Execution-Based Evaluation of Natural Language to Bash and PowerShell for Incident Remediation

📄 arXiv: 2405.06807v2 📥 PDF

作者: Ngoc Phuoc An Vo, Brent Paulovicks, Vadim Sheinin

分类: cs.CL, cs.SE

发布日期: 2024-05-10 (更新: 2024-12-16)


💡 一句话要点

提出基于执行的评估平台,用于评估LLM生成的Bash和PowerShell脚本在事件修复中的有效性。

🎯 匹配领域: 支柱九:具身大模型 (Embodied Foundation Models)

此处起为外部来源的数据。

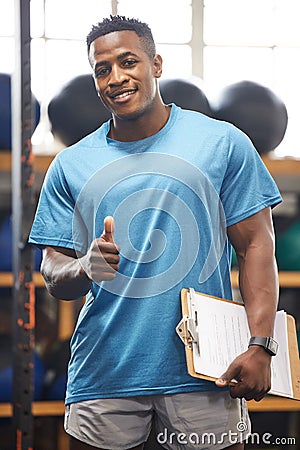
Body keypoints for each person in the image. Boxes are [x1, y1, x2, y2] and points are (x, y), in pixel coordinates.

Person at [29, 15, 282, 450]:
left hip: (204, 369)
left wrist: (261, 345)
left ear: (156, 64)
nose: (116, 77)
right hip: (105, 370)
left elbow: (256, 245)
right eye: (102, 69)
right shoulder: (70, 165)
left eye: (128, 62)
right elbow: (53, 272)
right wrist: (84, 267)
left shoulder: (222, 143)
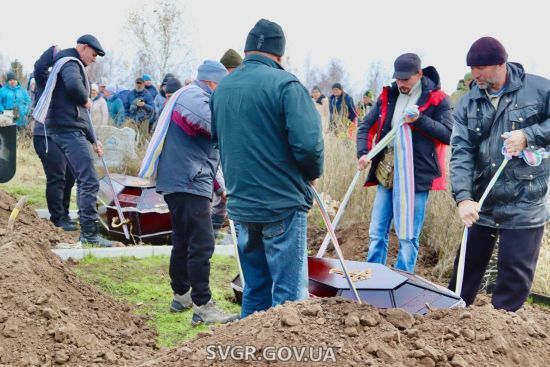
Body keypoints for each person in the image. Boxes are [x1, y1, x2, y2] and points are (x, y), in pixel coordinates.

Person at [211, 19, 324, 318]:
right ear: (279, 55)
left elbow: (218, 140)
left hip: (242, 205)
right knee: (288, 296)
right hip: (281, 203)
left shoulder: (221, 90)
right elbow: (309, 146)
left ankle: (251, 356)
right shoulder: (287, 85)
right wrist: (312, 173)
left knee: (255, 288)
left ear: (246, 50)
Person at [448, 37, 550, 312]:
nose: (475, 73)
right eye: (472, 67)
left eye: (481, 67)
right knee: (461, 279)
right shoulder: (468, 103)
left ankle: (501, 341)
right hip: (483, 201)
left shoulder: (539, 89)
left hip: (525, 200)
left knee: (513, 282)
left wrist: (528, 136)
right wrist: (463, 198)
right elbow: (461, 153)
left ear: (501, 64)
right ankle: (447, 329)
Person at [155, 60, 238, 325]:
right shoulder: (194, 97)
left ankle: (181, 295)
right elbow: (216, 128)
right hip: (188, 182)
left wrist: (220, 187)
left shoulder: (195, 96)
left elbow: (204, 151)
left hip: (185, 180)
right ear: (213, 82)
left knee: (183, 240)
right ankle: (203, 305)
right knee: (202, 243)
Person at [356, 53, 452, 273]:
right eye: (398, 79)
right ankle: (372, 275)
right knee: (377, 230)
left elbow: (448, 134)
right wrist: (363, 152)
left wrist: (420, 120)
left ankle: (403, 277)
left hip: (416, 175)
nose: (401, 84)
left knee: (408, 235)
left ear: (419, 74)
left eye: (406, 79)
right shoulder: (388, 96)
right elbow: (365, 126)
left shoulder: (439, 99)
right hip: (387, 171)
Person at [33, 34, 114, 247]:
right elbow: (74, 88)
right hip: (66, 131)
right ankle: (88, 233)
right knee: (88, 179)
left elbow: (81, 115)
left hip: (68, 129)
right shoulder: (70, 63)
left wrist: (94, 140)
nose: (95, 59)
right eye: (94, 54)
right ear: (84, 48)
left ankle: (81, 225)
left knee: (77, 177)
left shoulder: (69, 63)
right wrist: (85, 98)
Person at [32, 45, 76, 232]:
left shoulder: (66, 84)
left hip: (62, 136)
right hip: (45, 135)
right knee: (57, 177)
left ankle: (64, 214)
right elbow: (39, 67)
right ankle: (57, 218)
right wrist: (53, 51)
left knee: (70, 176)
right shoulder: (46, 80)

关键词: 大型语言模型 代码生成 执行评估 Bash脚本 PowerShell脚本

📋 核心要点

  1. 现有评估LLM生成代码的方法依赖表面相似性,无法准确反映代码的实际功能和执行效果。
  2. 论文提出一种基于执行的评估平台,通过实际运行LLM生成的Bash和PowerShell脚本来评估其有效性。
  3. 构建了包含125个手工测试用例的测试套件,并对七个LLM进行了基准测试,验证了平台的有效性。

📝 摘要(中文)

随着大型语言模型(LLM)的快速发展,代码生成任务在各个领域受到广泛关注。为了评估和选择最佳模型,以自动修复应用程序性能监控(APM)平台发现的系统事件,验证生成的代码在语法、语义以及执行层面的正确性至关重要。然而,当前评估LLM生成代码质量的方法主要依赖于表面形式相似性指标(如BLEU、ROUGE和精确/部分匹配),这些指标存在诸多局限性。相比之下,基于执行的评估更侧重于代码的功能,且不将代码生成限制于任何固定解决方案。然而,设计和实现这种评估平台并非易事。虽然已经有一些针对SQL、Python、Java等流行编程语言的基于执行的评估平台,但针对Bash和PowerShell等脚本语言的尝试很少或没有。本文提出了第一个基于执行的评估平台,创建了三个测试套件(共125个手工制作的测试用例),用于评估LLM生成的Bash(单行命令和多行脚本)和PowerShell代码。我们使用该平台,通过不同的技术(零样本与少样本学习)对七个闭源和开源LLM进行了基准测试。

🔬 方法详解

问题定义:论文旨在解决如何有效评估大型语言模型(LLM)生成的Bash和PowerShell脚本在系统事件修复中的能力。现有方法主要依赖于表面形式相似性指标,例如BLEU和ROUGE,这些指标无法准确反映代码的实际功能和执行效果,可能导致对LLM性能的误判。

核心思路:论文的核心思路是采用基于执行的评估方法,即通过实际运行LLM生成的脚本,并验证其输出是否符合预期,从而更准确地评估代码的有效性。这种方法关注代码的功能性,而不是仅仅比较代码的表面相似度。

技术框架:该平台包含以下主要模块:1) 测试用例管理模块,用于存储和管理手工制作的测试用例;2) 代码执行模块,负责在隔离的环境中执行LLM生成的Bash和PowerShell脚本;3) 结果验证模块,用于比较脚本的实际输出与预期输出,并生成评估报告。整个流程包括:输入自然语言描述的事件修复需求,LLM生成相应的脚本,平台执行脚本,验证执行结果,最后生成评估报告。

关键创新:该论文最重要的技术创新点是构建了第一个专门针对Bash和PowerShell脚本的基于执行的评估平台。与现有评估方法相比,该平台能够更准确地评估LLM生成代码的实际功能和执行效果,避免了表面相似性指标的局限性。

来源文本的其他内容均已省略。